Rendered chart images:
++++++++++

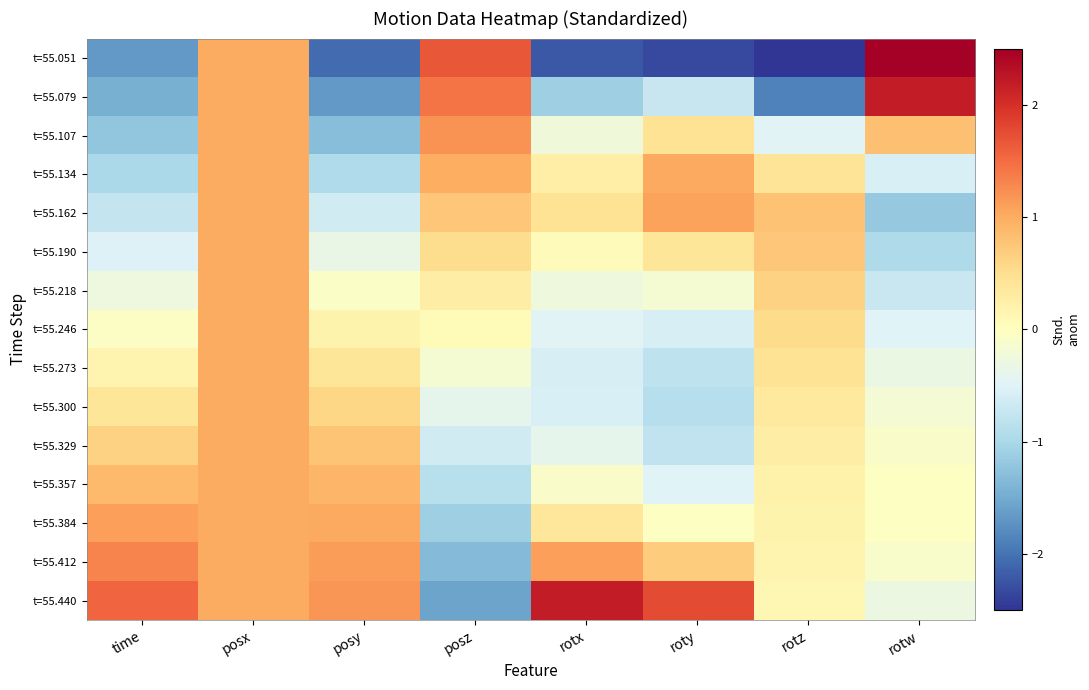

How many distinct data groups are displayed?

15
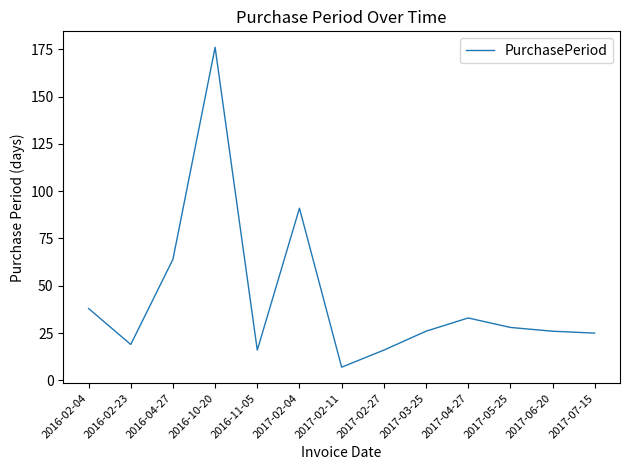

What is the average value?

43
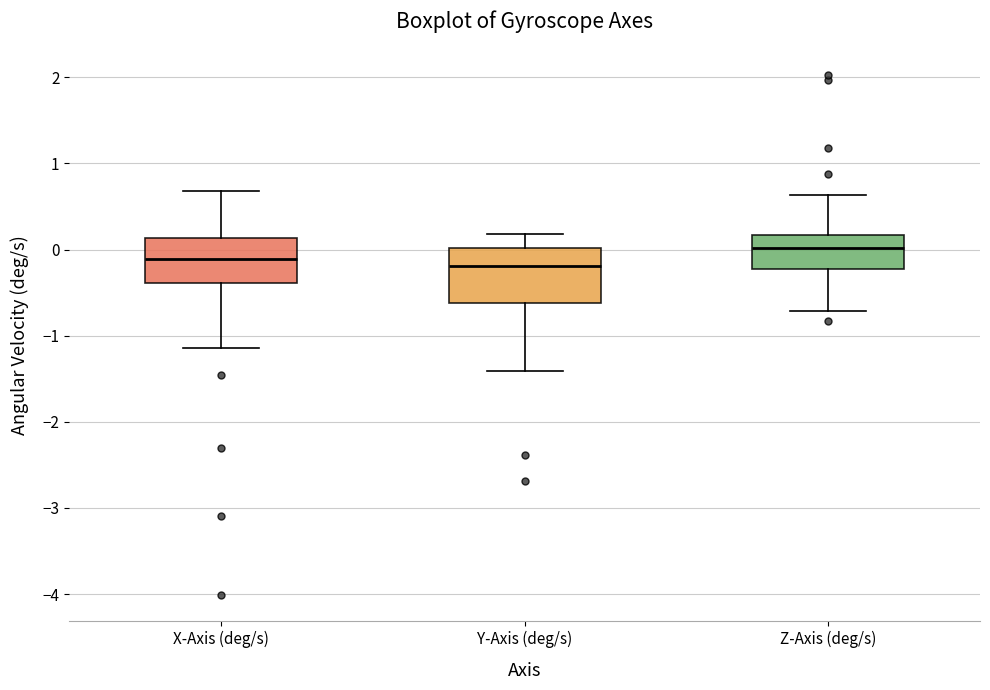

Where is the lower edge of the box for Z-Axis (deg/s) on the y-axis? The values are not printed on the chart, so give them approximately, as read against the axis.

-0.2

++++++++++

AIM OF THE TASK:
Retype the text of every item above word for word, and leave the pictures out.

EXPECTED OUTPUT:
How many distinct data groups are displayed?

15

What is the average value?

43

Where is the lower edge of the box for Z-Axis (deg/s) on the y-axis? The values are not printed on the chart, so give them approximately, as read against the axis.

-0.2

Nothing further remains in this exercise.